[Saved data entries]

Content starts

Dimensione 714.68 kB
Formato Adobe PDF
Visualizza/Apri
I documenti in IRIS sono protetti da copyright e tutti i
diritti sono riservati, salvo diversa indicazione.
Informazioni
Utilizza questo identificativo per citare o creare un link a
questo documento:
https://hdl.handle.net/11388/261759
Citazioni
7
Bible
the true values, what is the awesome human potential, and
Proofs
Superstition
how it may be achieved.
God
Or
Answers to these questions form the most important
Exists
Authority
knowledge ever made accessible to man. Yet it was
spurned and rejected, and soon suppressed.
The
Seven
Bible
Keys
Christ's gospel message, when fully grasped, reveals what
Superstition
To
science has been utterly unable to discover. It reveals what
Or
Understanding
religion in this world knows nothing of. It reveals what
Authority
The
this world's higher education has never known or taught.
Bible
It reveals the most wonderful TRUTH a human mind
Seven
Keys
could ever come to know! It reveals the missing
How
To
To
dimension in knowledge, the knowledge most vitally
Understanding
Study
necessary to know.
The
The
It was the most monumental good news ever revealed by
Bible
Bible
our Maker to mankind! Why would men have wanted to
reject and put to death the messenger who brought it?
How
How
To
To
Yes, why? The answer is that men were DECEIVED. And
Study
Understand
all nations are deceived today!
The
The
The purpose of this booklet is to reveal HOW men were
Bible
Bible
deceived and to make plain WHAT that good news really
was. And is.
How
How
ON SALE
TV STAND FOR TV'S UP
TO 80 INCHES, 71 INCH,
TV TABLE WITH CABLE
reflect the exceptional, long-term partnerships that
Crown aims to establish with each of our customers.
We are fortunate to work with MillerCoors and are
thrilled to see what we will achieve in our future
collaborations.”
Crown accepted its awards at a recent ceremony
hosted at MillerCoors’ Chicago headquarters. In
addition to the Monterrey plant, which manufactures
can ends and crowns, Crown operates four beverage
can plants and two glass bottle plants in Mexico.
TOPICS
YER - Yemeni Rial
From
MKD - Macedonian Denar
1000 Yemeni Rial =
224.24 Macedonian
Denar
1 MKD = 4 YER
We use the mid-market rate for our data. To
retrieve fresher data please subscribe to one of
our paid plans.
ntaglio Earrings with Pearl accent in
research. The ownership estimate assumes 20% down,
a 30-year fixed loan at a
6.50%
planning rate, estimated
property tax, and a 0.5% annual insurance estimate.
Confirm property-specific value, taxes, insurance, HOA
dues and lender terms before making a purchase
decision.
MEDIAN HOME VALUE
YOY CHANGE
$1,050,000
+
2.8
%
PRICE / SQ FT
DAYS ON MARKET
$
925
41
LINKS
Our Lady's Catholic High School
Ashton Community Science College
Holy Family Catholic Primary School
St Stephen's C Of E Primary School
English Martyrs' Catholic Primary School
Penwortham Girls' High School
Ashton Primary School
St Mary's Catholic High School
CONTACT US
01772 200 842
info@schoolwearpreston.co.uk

Content ends

* Requirement
Count how many lines in the data above contain the string "human", with uppercase and lowercase treated as different. Give only the number.

* Solved exercise
2